# AUSZUG
Schülerbeförderung

Richtige und vollständige Ausgestaltung von Schulbusverträgen 
Vergaberechtskonforme Ausschreibung von Leistungen im freigestellten Schülerverkehr
Vermeidung von Rückforderungen staatlicher Zuschüsse

Gemäß Art. 5 Abs. 2 des Bayerischen Schulfinanzierungsgesetzes (BaySchFG) i.V.m. 
Art. 10a des Bayerischen Finanzausgleichsgesetzes (BayFAG) gewährt der Staat Gemeinden und Gemeindeverbänden pauschale Zuweisungen zu den notwendigen Kosten der Schülerbeförderung. Näheres regeln das Schulwegkostenfreiheitsgesetz (SchKfrG), die Schülerbeförderungsverordnung (SchBefV) und die Verordnung zur Durchführung des Art. 10a des Finanzausgleichsgesetzes und des Art. 4 des Gesetzes über die Kostenfreiheit des Schulwegs (DVFAG/SchKFrG).

Wo die Benutzung öffentlicher Verkehrsmittel für die Schüler nicht möglich oder zumutbar ist, kann - außerhalb des öffentlichen Linienverkehrs – ein „freigestellter Schulbusverkehr“ organisiert werden. Grundlage hierfür ist die Freistellungsverordnung (FrStllgV), welche von den Vorschriften des Personenbeförderungsgesetzes (PBefG), insbesondere von der Genehmigungspflicht für die Personenbeförderung, befreit. Dies gilt neben dem Schulbusverkehr durch oder für Schulträger u. a. auch für den Busverkehr für Behinderte; s. § 1 Ziff. 4 d) und g) FrStllgV.

# AUFGABE A
Welche Verordnung nennt der Auszug zur Schülerbeförderung als Grundlage für den freigestellten Schulbusverkehr?
# AUFGABE B
Setze bitte den Auszug zur Schülerbeförderung im Anschluss an seinen letzten Satz fort.

# DATENZEILEN
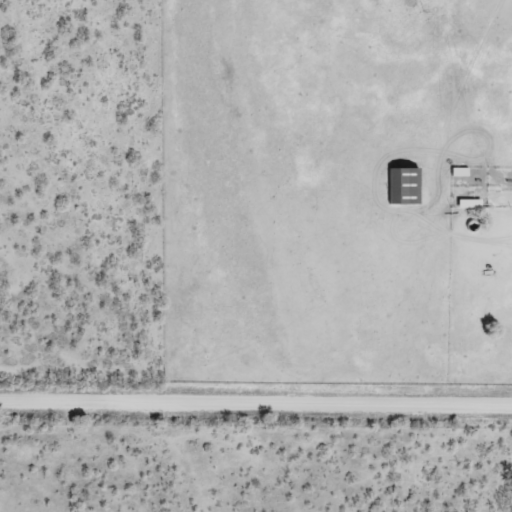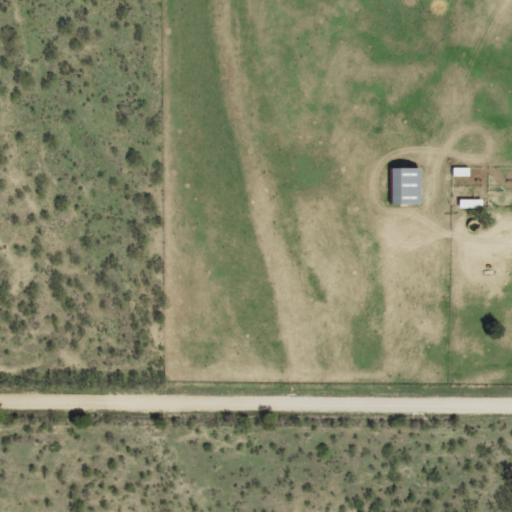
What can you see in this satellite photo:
building: (464, 181)
building: (402, 185)
building: (468, 202)
road: (256, 405)
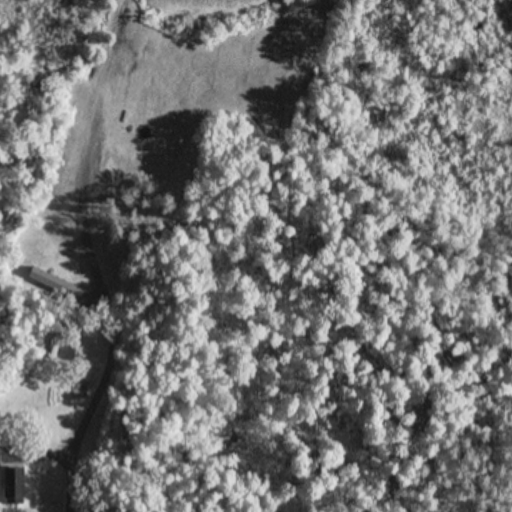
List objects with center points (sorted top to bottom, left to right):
road: (105, 299)
building: (75, 388)
building: (11, 485)
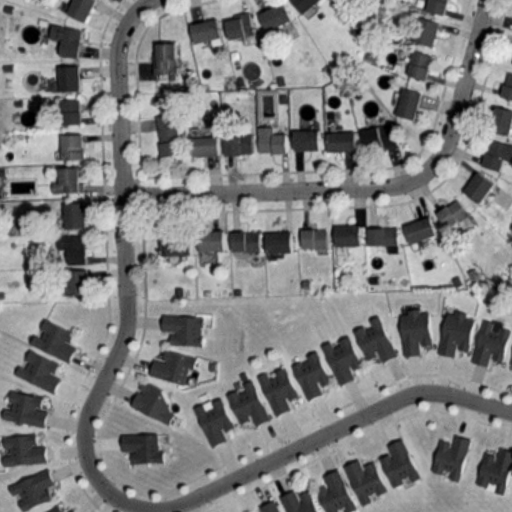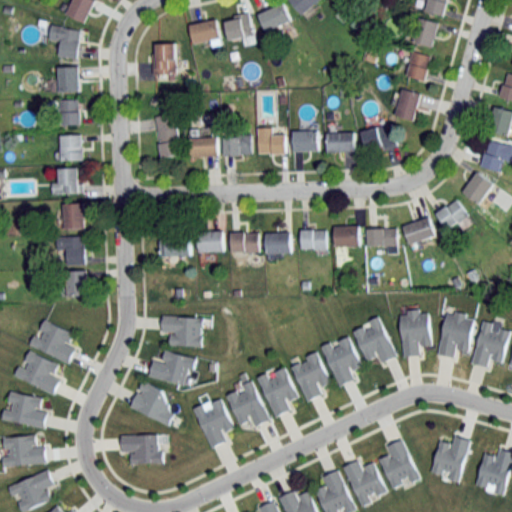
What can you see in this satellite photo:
building: (426, 31)
building: (507, 87)
road: (366, 186)
road: (86, 458)
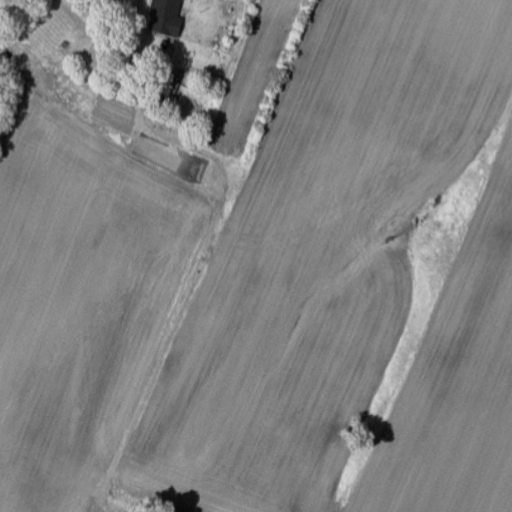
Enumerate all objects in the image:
building: (166, 17)
road: (21, 29)
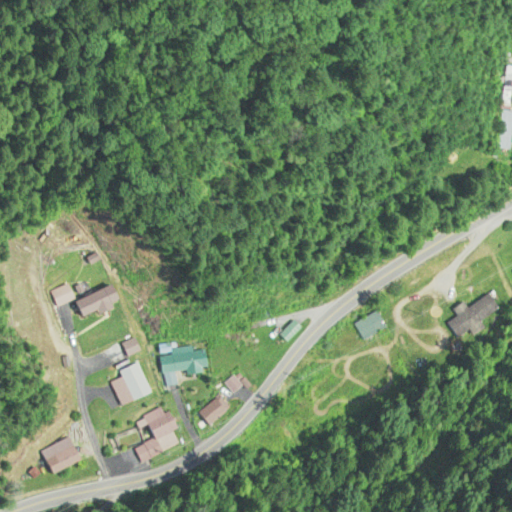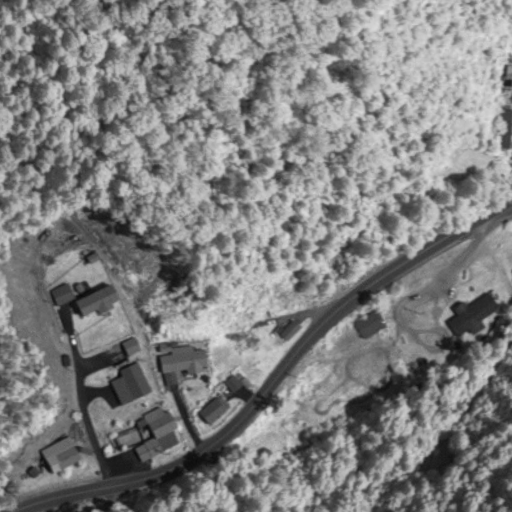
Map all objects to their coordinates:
building: (511, 271)
building: (103, 301)
building: (472, 315)
building: (364, 330)
building: (237, 340)
building: (176, 363)
road: (272, 379)
building: (228, 383)
building: (133, 384)
building: (208, 412)
building: (154, 435)
road: (174, 485)
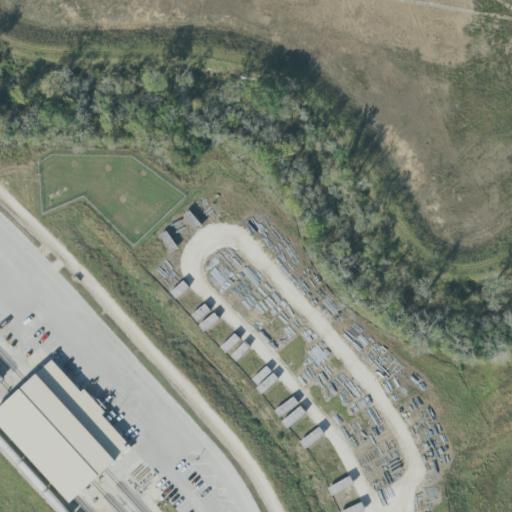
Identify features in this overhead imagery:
road: (143, 349)
road: (113, 394)
building: (55, 430)
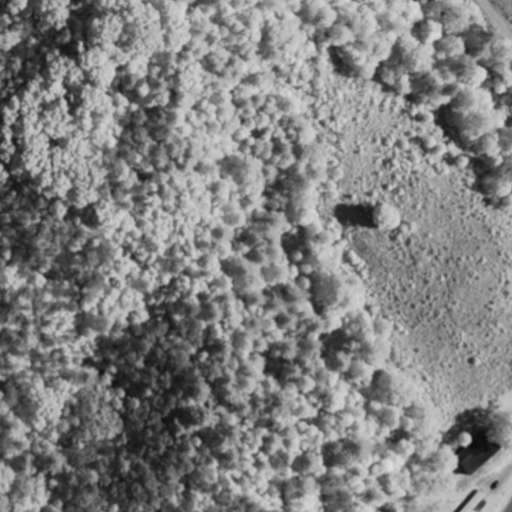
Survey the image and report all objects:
building: (472, 458)
road: (511, 511)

# LÖSUNG A
Die Freistellungsverordnung (FrStllgV).

# LÖSUNG B
Da die für den Sachaufwand zuständigen Gebietskörperschaften den Schulbusverkehr regelmäßig nicht selbst übernehmen, werden die erforderlichen Leistungen hauptsächlich an private Unternehmen übertragen. Die Auftraggeber sind dabei gehalten, Schulbusverträge mit den Busunternehmern inhaltlich richtig und vollständig zu gestalten. Hier sind die Anforderungen an das öffentliche Haushaltsrecht zu beachten; s. Gemeindeordnung (GO), Landkreisordnung (LkrO) und Bezirksordnung (BezO) – jeweils in ihrem dritten Teil, Kommunalhaushaltsverordnungen (KommHV). Die Leistungen sind im Einklang mit dem Vergaberecht auszuschreiben; s. §§ 97 ff. Gesetz gegen Wettbewerbsbeschränkungen (GWB), Vergabeverordnung (VgV), Unterschwellenvergabeordnung (UVgO). Zahlreiche Regelungen unterschiedlicher Natur sind zu beachten, wie etwa die Straßenverkehrsordnung (StVO), die Straßenverkehrszulassungsordnung (StVZO), die Fahrerlaubnisverordnung (FeV), das Personenbeförderungsgesetz (PBefG), die Verordnung über den Betrieb von Kraftfahrunternehmen im Personenverkehr (BOKraft) oder Haltestellenrichtlinien. 


Vorbehalt der Rückforderung staatlicher Ausgleichsleistungen 

Die staatlichen Fördermittel für den freigestellten Schülerverkehr unterliegen dem Vorbehalt der Nachprüfung und eventuellen Rückforderung.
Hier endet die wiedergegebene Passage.